Data excerpts
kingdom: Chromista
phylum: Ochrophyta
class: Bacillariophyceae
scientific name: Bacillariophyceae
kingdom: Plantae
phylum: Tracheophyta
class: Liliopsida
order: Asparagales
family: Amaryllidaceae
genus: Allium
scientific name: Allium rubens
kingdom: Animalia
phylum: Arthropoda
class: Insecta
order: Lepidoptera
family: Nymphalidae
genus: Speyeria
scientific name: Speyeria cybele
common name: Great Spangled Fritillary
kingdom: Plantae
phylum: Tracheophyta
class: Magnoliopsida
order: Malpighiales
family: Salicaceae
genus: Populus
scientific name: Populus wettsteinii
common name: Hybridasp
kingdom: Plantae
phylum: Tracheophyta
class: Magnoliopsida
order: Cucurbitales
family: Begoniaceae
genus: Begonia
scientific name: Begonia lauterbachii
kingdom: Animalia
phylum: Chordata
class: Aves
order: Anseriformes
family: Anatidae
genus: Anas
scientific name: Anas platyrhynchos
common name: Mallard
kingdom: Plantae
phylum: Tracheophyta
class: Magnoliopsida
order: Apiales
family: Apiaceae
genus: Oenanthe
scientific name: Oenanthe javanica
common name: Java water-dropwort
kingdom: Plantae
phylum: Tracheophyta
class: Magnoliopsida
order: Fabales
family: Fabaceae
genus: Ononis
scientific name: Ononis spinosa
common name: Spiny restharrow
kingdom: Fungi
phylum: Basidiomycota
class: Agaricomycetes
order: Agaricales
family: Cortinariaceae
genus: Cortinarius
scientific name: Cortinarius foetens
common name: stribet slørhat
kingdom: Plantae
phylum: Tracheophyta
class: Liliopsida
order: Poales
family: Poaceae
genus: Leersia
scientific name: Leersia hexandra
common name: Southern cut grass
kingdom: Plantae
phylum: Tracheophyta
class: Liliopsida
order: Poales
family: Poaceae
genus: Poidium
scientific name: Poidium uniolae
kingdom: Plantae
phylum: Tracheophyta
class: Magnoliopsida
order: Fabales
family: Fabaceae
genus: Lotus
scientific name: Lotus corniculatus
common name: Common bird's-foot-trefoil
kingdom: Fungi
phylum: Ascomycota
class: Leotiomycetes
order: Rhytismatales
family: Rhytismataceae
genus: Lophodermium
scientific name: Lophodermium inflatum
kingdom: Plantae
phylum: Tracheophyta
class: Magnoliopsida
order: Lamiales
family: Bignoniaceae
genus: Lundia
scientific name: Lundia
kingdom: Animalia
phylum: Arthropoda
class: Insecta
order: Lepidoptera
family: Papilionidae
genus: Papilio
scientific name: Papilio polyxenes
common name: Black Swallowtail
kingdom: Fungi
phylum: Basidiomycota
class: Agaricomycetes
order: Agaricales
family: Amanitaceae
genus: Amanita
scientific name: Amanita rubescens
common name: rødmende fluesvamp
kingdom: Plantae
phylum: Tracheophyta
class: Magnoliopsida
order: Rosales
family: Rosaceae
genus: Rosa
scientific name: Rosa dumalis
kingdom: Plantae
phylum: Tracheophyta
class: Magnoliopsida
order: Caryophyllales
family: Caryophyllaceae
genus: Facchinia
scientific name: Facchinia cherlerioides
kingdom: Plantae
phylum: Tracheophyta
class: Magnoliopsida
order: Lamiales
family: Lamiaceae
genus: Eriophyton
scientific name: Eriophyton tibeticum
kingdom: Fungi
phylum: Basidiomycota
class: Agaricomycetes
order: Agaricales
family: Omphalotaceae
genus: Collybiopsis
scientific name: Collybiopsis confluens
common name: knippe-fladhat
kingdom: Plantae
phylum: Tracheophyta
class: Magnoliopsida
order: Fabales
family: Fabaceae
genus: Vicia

▶ **Exercise instructions**:
Transcribe the items above from the very first line down to the line containing "genus: Speyeria", including both of these lines and changing no character.

▶ **Task response**:
kingdom: Chromista
phylum: Ochrophyta
class: Bacillariophyceae
scientific name: Bacillariophyceae
kingdom: Plantae
phylum: Tracheophyta
class: Liliopsida
order: Asparagales
family: Amaryllidaceae
genus: Allium
scientific name: Allium rubens
kingdom: Animalia
phylum: Arthropoda
class: Insecta
order: Lepidoptera
family: Nymphalidae
genus: Speyeria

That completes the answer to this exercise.